Transcribe the entries that come next exactly, but not the pictures they contain.
════
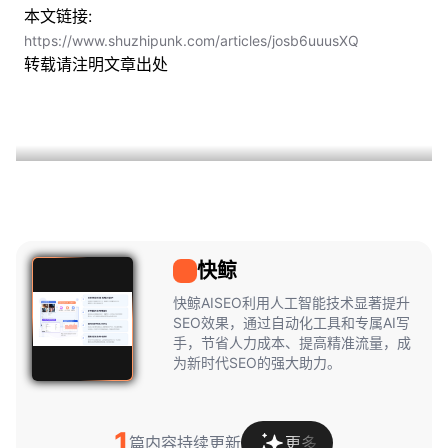
本文链接:
https://www.shuzhipunk.com/articles/josb6uuusXQ
转载请注明文章出处
快鲸
快鲸
快鲸AISEO利用人工智能技术显著提升
SEO效果，通过自动化工具和专属AI写
手，节省人力成本、提高精准流量，成
为新时代SEO的强大助力。
1
篇内容持续更新
更多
════
ANSWER BOX
本文链接:
https://www.shuzhipunk.com/articles/josb6uuusXQ
转载请注明文章出处
快鲸
快鲸
快鲸AISEO利用人工智能技术显著提升
SEO效果，通过自动化工具和专属AI写
手，节省人力成本、提高精准流量，成
为新时代SEO的强大助力。
1
篇内容持续更新
更多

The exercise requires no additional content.